Bringing the classics back to life
By Wang Ru | China Daily | Updated: 2019-08-12 07:39
"Originally, the custom was not specifically carried out on Qixi, but it always took place in the hot summer months. Since Qixi happens to fall during this period, people started to show off their books during the festival," says Zhang Zhiqing, deputy director of the National Library of China.
In keeping with this tradition, the National Library of China has teamed up with the Confucius Museum in Qufu, a county-level city in East China's Shandong province, to organize the first Chinese Traditional Book Sharing Conference. Opening on Aug 7, the day of this year's Qixi Festival, the conference and related book sharing events will run through Sept 6 at venues located across the country.
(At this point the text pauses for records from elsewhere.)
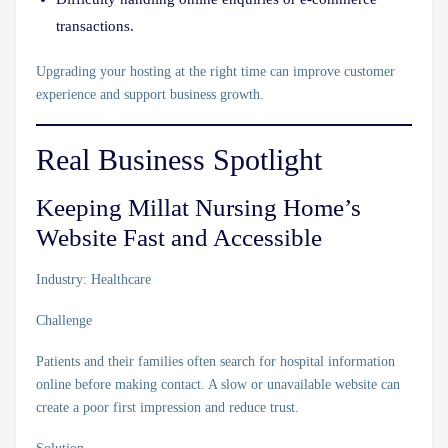
transactions.
Upgrading your hosting at the right time can improve customer
experience and support business growth.
Real Business Spotlight
Keeping Millat Nursing Home’s
Website Fast and Accessible
Industry:
Healthcare
Challenge
Patients and their families often search for hospital information
online before making contact. A slow or unavailable website can
create a poor first impression and reduce trust.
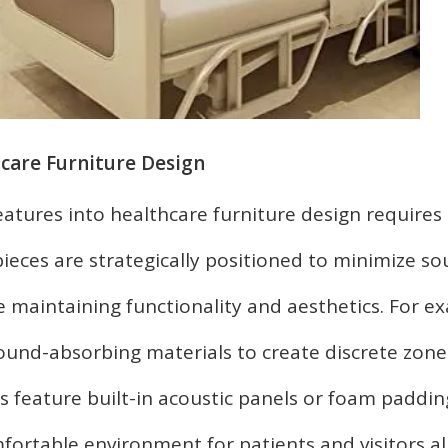
care Furniture Design
atures into healthcare furniture design requires 
pieces are strategically positioned to minimize s
 maintaining functionality and aesthetics. For e
sound-absorbing materials to create discrete zone
s feature built-in acoustic panels or foam paddin
fortable environment for patients and visitors al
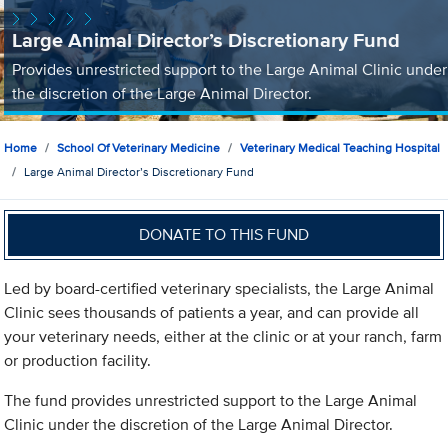
Large Animal Director’s Discretionary Fund
Provides unrestricted support to the Large Animal Clinic under
the discretion of the Large Animal Director.
Home
School Of Veterinary Medicine
Veterinary Medical Teaching Hospital
Large Animal Director’s Discretionary Fund
DONATE TO THIS FUND
Led by board-certified veterinary specialists, the Large Animal
Clinic sees thousands of patients a year, and can provide all
your veterinary needs, either at the clinic or at your ranch, farm
or production facility.
The fund provides unrestricted support to the Large Animal
Clinic under the discretion of the Large Animal Director.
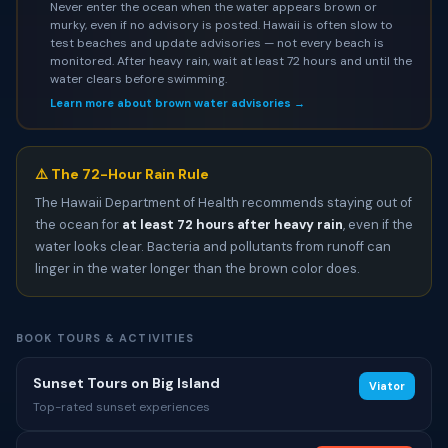
Never enter the ocean when the water appears brown or
murky, even if no advisory is posted. Hawaii is often slow to
test beaches and update advisories — not every beach is
monitored. After heavy rain, wait at least 72 hours and until the
water clears before swimming.
Learn more about brown water advisories →
⚠️ The 72-Hour Rain Rule
The Hawaii Department of Health recommends staying out of
the ocean for
at least 72 hours after heavy rain
, even if the
water looks clear. Bacteria and pollutants from runoff can
linger in the water longer than the brown color does.
BOOK TOURS & ACTIVITIES
Sunset Tours on Big Island
Viator
Top-rated sunset experiences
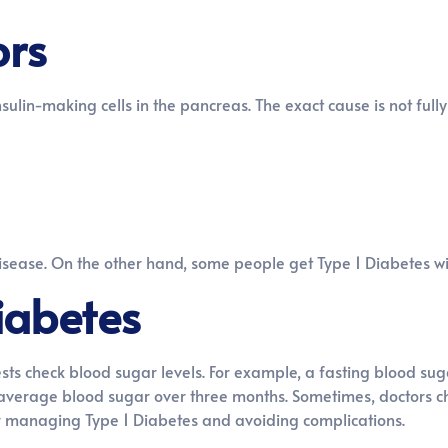
ors
lin-making cells in the pancreas. The exact cause is not full
disease. On the other hand, some people get Type 1 Diabetes wi
iabetes
ests check blood sugar levels. For example, a fasting blood su
s average blood sugar over three months. Sometimes, doctors ch
for managing Type 1 Diabetes and avoiding complications.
A day ahead of the event's national launch, a number of precious ancient books went on display at the Confucius Museum in Qufu, including The Analects of Confucius, documents kept by the Kong family and rubbings from ancient stone inscriptions.
Wei Li, a bibliophile based in Beijing, says he was most impressed by a set of rubbings of 13 Confucian classics carved in stone under Emperor Qianlong's (1711-99) reign in the Qing Dynasty (1644-1911). "They are precious not only because they may have been given to the Kong family by the emperor, but also because they show some royal techniques never seen in folk art," says Wei.